* [Entries supplied]
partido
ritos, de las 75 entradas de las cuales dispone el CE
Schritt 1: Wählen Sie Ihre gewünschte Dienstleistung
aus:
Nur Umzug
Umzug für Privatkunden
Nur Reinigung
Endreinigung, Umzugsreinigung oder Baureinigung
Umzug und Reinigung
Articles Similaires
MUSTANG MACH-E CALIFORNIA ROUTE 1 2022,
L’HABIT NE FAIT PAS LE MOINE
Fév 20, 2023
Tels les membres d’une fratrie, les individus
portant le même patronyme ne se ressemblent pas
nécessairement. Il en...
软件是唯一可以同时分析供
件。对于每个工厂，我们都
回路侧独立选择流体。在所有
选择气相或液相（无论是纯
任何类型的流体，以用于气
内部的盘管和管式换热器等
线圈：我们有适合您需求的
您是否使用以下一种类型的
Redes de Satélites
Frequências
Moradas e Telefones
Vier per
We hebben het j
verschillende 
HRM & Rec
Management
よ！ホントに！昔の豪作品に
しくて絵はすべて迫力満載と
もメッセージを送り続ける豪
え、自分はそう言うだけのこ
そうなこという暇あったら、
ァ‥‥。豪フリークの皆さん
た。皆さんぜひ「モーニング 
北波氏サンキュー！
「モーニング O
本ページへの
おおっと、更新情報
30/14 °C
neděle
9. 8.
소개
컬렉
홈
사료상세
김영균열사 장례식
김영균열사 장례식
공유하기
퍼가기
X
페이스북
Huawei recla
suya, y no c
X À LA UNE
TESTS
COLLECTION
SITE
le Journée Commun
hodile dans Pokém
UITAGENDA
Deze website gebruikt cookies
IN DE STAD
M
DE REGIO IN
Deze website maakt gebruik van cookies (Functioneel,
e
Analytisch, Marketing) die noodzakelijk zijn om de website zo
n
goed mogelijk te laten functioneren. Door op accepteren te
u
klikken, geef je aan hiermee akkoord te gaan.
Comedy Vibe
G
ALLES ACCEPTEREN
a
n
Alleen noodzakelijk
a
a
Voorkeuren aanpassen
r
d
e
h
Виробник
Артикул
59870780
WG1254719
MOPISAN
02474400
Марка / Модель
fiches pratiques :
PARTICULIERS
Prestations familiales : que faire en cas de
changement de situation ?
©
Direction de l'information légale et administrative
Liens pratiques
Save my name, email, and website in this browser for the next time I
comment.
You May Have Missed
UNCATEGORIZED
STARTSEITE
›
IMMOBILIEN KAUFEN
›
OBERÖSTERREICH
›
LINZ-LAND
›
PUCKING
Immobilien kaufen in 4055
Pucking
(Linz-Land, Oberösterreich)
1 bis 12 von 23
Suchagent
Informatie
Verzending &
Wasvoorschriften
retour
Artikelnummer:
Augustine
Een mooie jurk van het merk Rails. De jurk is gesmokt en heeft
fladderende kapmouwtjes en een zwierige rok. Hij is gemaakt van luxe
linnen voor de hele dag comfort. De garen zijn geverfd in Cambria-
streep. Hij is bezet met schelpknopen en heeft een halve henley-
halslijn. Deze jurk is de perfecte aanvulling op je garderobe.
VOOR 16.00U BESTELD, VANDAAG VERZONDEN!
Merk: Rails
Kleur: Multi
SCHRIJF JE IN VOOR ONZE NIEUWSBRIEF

* [Work order]
Your answer must be an exact copy of every entry above.

* [Exercise answer]
partido
ritos, de las 75 entradas de las cuales dispone el CE
Schritt 1: Wählen Sie Ihre gewünschte Dienstleistung
aus:
Nur Umzug
Umzug für Privatkunden
Nur Reinigung
Endreinigung, Umzugsreinigung oder Baureinigung
Umzug und Reinigung
Articles Similaires
MUSTANG MACH-E CALIFORNIA ROUTE 1 2022,
L’HABIT NE FAIT PAS LE MOINE
Fév 20, 2023
Tels les membres d’une fratrie, les individus
portant le même patronyme ne se ressemblent pas
nécessairement. Il en...
软件是唯一可以同时分析供
件。对于每个工厂，我们都
回路侧独立选择流体。在所有
选择气相或液相（无论是纯
任何类型的流体，以用于气
内部的盘管和管式换热器等
线圈：我们有适合您需求的
您是否使用以下一种类型的
Redes de Satélites
Frequências
Moradas e Telefones
Vier per
We hebben het j
verschillende 
HRM & Rec
Management
よ！ホントに！昔の豪作品に
しくて絵はすべて迫力満載と
もメッセージを送り続ける豪
え、自分はそう言うだけのこ
そうなこという暇あったら、
ァ‥‥。豪フリークの皆さん
た。皆さんぜひ「モーニング 
北波氏サンキュー！
「モーニング O
本ページへの
おおっと、更新情報
30/14 °C
neděle
9. 8.
소개
컬렉
홈
사료상세
김영균열사 장례식
김영균열사 장례식
공유하기
퍼가기
X
페이스북
Huawei recla
suya, y no c
X À LA UNE
TESTS
COLLECTION
SITE
le Journée Commun
hodile dans Pokém
UITAGENDA
Deze website gebruikt cookies
IN DE STAD
M
DE REGIO IN
Deze website maakt gebruik van cookies (Functioneel,
e
Analytisch, Marketing) die noodzakelijk zijn om de website zo
n
goed mogelijk te laten functioneren. Door op accepteren te
u
klikken, geef je aan hiermee akkoord te gaan.
Comedy Vibe
G
ALLES ACCEPTEREN
a
n
Alleen noodzakelijk
a
a
Voorkeuren aanpassen
r
d
e
h
Виробник
Артикул
59870780
WG1254719
MOPISAN
02474400
Марка / Модель
fiches pratiques :
PARTICULIERS
Prestations familiales : que faire en cas de
changement de situation ?
©
Direction de l'information légale et administrative
Liens pratiques
Save my name, email, and website in this browser for the next time I
comment.
You May Have Missed
UNCATEGORIZED
STARTSEITE
›
IMMOBILIEN KAUFEN
›
OBERÖSTERREICH
›
LINZ-LAND
›
PUCKING
Immobilien kaufen in 4055
Pucking
(Linz-Land, Oberösterreich)
1 bis 12 von 23
Suchagent
Informatie
Verzending &
Wasvoorschriften
retour
Artikelnummer:
Augustine
Een mooie jurk van het merk Rails. De jurk is gesmokt en heeft
fladderende kapmouwtjes en een zwierige rok. Hij is gemaakt van luxe
linnen voor de hele dag comfort. De garen zijn geverfd in Cambria-
streep. Hij is bezet met schelpknopen en heeft een halve henley-
halslijn. Deze jurk is de perfecte aanvulling op je garderobe.
VOOR 16.00U BESTELD, VANDAAG VERZONDEN!
Merk: Rails
Kleur: Multi
SCHRIJF JE IN VOOR ONZE NIEUWSBRIEF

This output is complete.